**DIRECTIVE:** Only one stretch of the material below is wanted: everything from the line containing "Odtiene CoN" down to the line containing "Порт для Linux", both ends included. Repeat it exactly and skip the pictures.
───── EXERCISE DATA
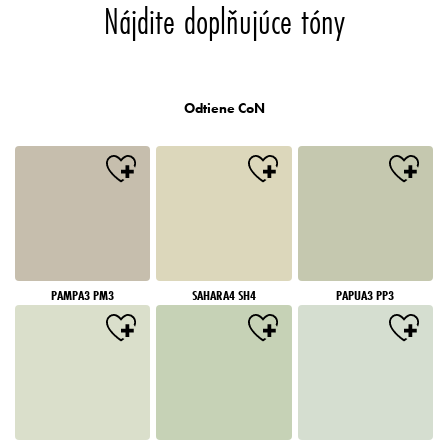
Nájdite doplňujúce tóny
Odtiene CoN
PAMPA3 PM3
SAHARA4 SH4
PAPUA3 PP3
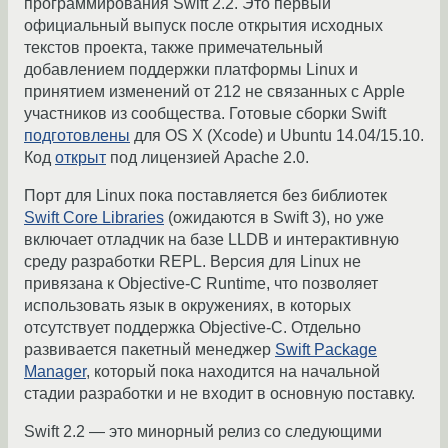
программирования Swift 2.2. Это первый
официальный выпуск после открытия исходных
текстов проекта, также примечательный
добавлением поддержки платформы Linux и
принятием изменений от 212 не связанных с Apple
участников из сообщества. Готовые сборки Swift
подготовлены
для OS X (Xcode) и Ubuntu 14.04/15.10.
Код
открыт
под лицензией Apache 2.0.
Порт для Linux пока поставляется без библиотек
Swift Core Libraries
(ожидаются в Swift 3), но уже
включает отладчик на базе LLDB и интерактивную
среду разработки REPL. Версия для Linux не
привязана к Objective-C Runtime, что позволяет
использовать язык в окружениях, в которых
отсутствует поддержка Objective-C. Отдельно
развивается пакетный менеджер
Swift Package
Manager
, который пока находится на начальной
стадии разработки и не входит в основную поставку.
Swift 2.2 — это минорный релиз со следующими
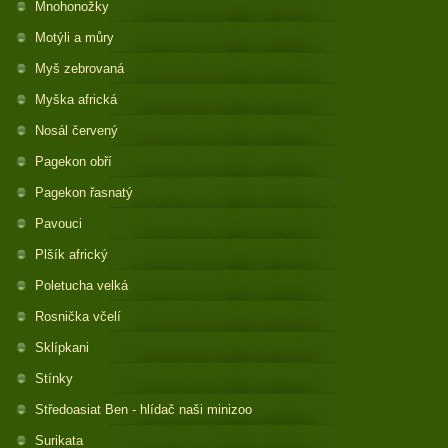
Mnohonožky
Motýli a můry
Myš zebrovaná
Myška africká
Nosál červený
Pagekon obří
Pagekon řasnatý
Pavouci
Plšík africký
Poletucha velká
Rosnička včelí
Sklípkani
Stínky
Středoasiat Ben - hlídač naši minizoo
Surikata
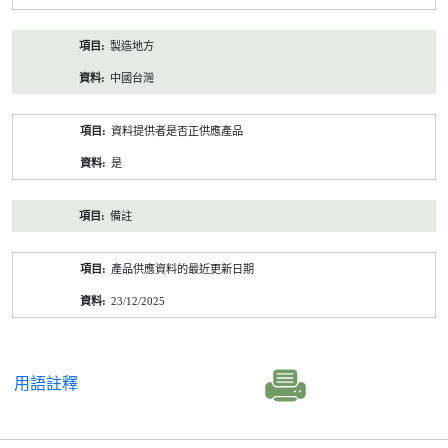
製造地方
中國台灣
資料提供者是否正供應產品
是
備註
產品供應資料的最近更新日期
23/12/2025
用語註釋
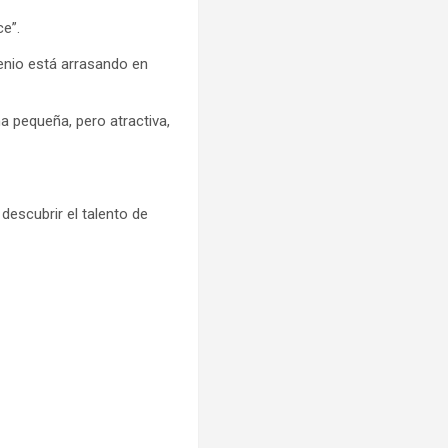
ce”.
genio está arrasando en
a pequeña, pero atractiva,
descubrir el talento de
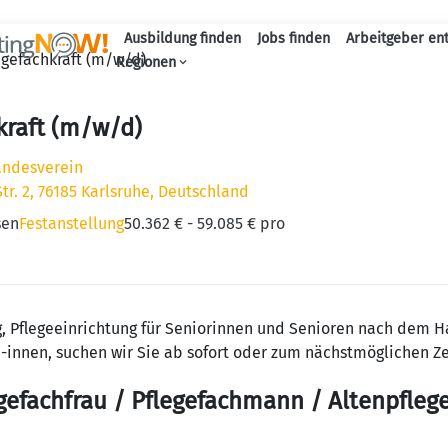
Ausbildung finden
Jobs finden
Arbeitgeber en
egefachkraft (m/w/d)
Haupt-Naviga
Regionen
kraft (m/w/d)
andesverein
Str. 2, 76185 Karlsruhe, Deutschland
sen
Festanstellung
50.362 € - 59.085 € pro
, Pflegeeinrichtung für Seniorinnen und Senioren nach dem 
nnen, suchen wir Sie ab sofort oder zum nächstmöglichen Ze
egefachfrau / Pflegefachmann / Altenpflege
──────────
**WRITTEN ANSWER:**
Odtiene CoN
PAMPA3 PM3
SAHARA4 SH4
PAPUA3 PP3
программирования Swift 2.2. Это первый
официальный выпуск после открытия исходных
текстов проекта, также примечательный
добавлением поддержки платформы Linux и
принятием изменений от 212 не связанных с Apple
участников из сообщества. Готовые сборки Swift
подготовлены
для OS X (Xcode) и Ubuntu 14.04/15.10.
Код
открыт
под лицензией Apache 2.0.
Порт для Linux пока поставляется без библиотек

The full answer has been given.